◆ **Your task**
From the forum thread below about the champion's entrance number, print word for word the passage that opens with the words "mrhoo, I cannot" and closes with "the code through.".
*** Reading text ***
Another interesting pattern is that the sum of the last
champion’s number and the total entrants added to the current champion’s
number equals the current total entrants.

function guesswho(min, max){
min= min || 6;
max= max || Math.pow(2, 51);
var x= 6, y= 8, numbers= [1, x, y], solution= [];
while(y<max){
if(x>= min) solution.push(x+' of '+y);
x= numbers[1]*6- numbers[0];
y= x+numbers[1]+numbers[2];
numbers= [numbers[1], x, y];
}
return solution;
}

Kalon and mrhoo; thank you so much for the effort. I can run both codes with success. By changing the min max values or totPpl value can arrive at 6, 35, 204 and 1189 which are all similar type of numbers.

mrhoo, I cannot get at the higher numbers you mentioned as I get a javascript terminate alert.

However I am not at a level to follow the logic in the code through.

Is there a way to see what the code is doing step by step; that might help me understand what the code is doing on each line on every loop etc.
I am presently using the free HTML Kit on Windows platform and can’t seem to find such a feature in it.

By “the sum of the people” I assume you mean the sum of the number of people.

In that case for the champion to have had the same number entering before him/her as the number entering afterwards then the total number of people entering must be an odd number.

Therefore isn’t the champion’s entrance number simply

((number of total people - 1) / 2) + 1

So if you had 101 people entering, the champions number would have been 51 with numbers 1-50 (50 people) entering before him/her and numbers 52 -101 (50 people) entering after him/her.
*** End of Reading text ***
*** Material shown ***
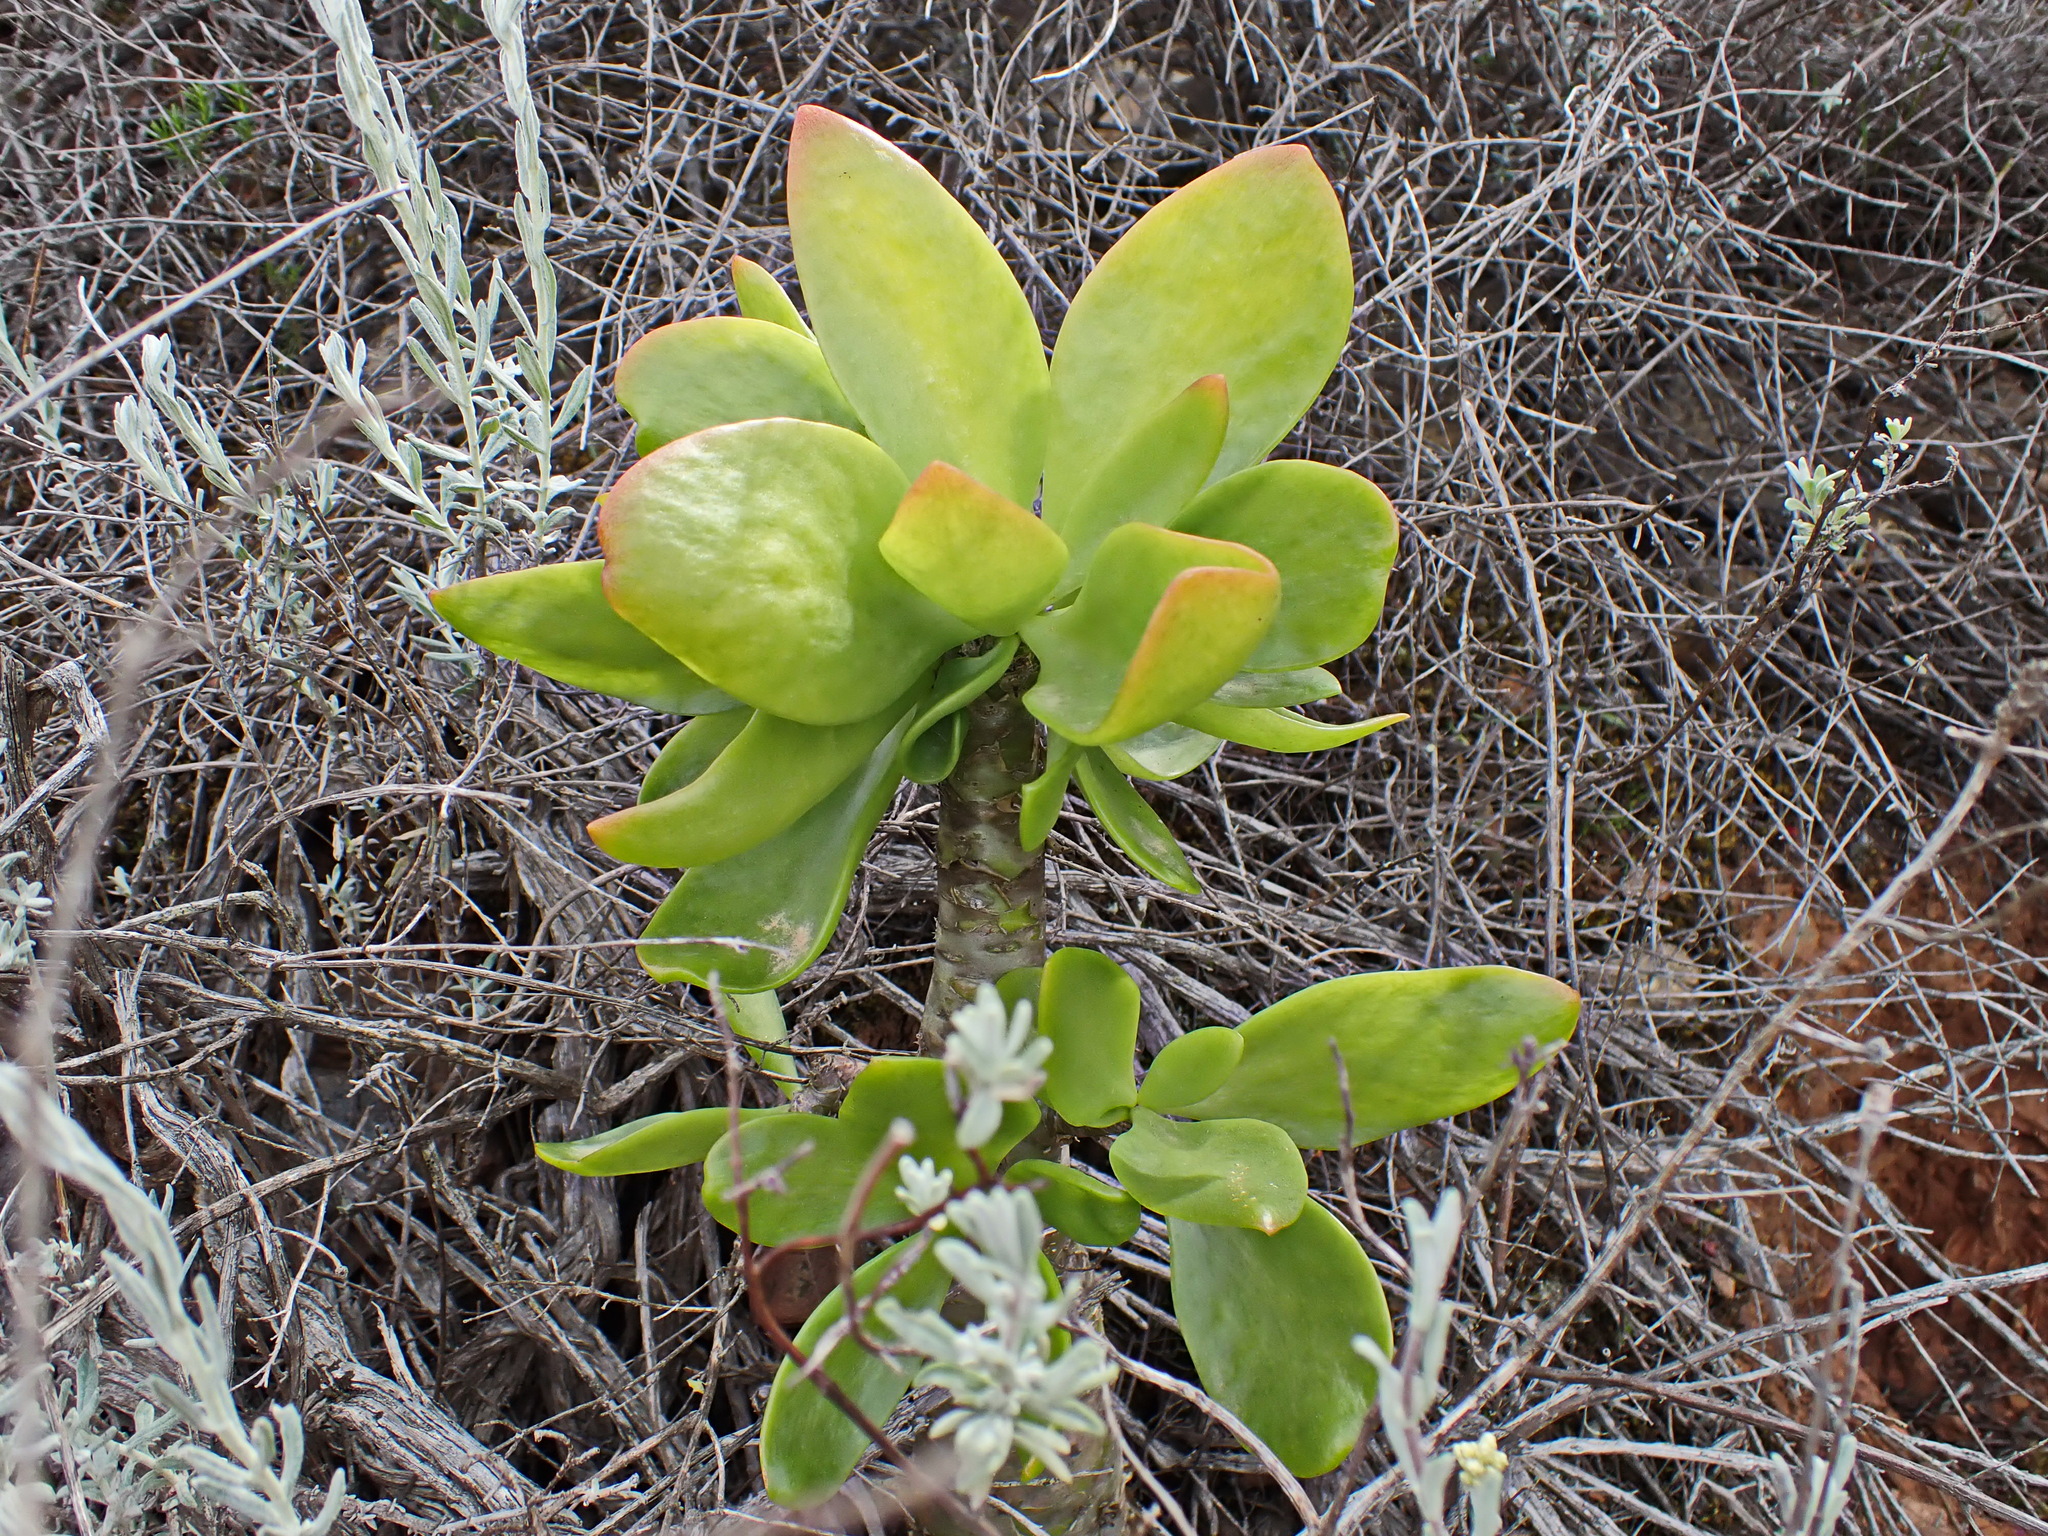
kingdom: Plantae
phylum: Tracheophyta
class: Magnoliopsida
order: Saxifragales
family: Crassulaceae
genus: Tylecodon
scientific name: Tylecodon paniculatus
*** End of Material shown ***
*** Material shown ***
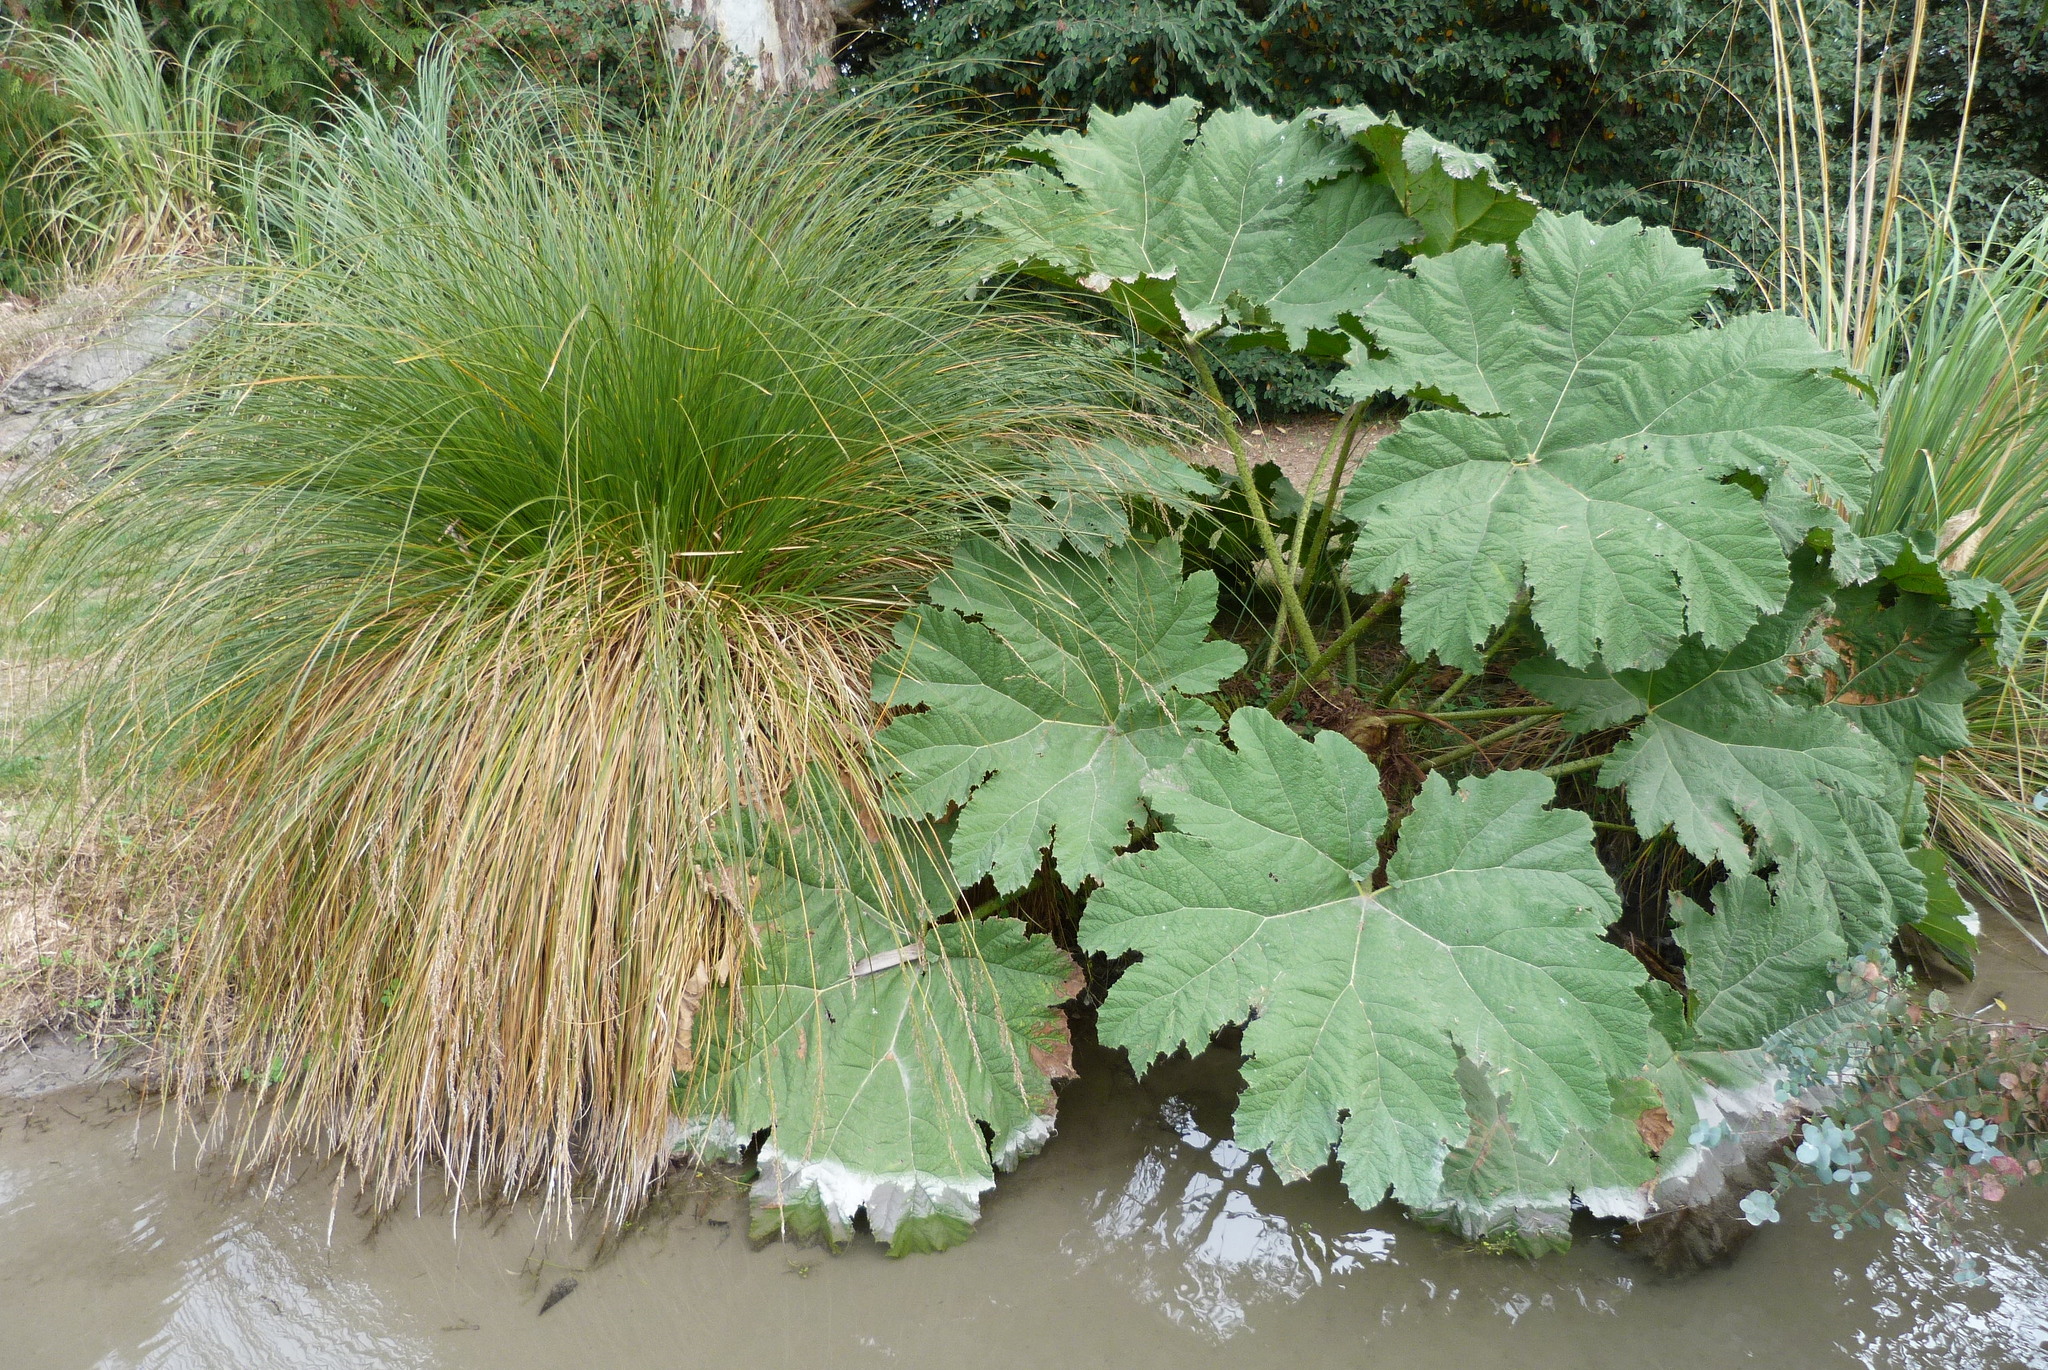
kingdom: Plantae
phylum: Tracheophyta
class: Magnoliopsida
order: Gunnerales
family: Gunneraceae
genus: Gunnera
*** End of Material shown ***
◆ **Answer space**
mrhoo, I cannot get at the higher numbers you mentioned as I get a javascript terminate alert.

However I am not at a level to follow the logic in the code through.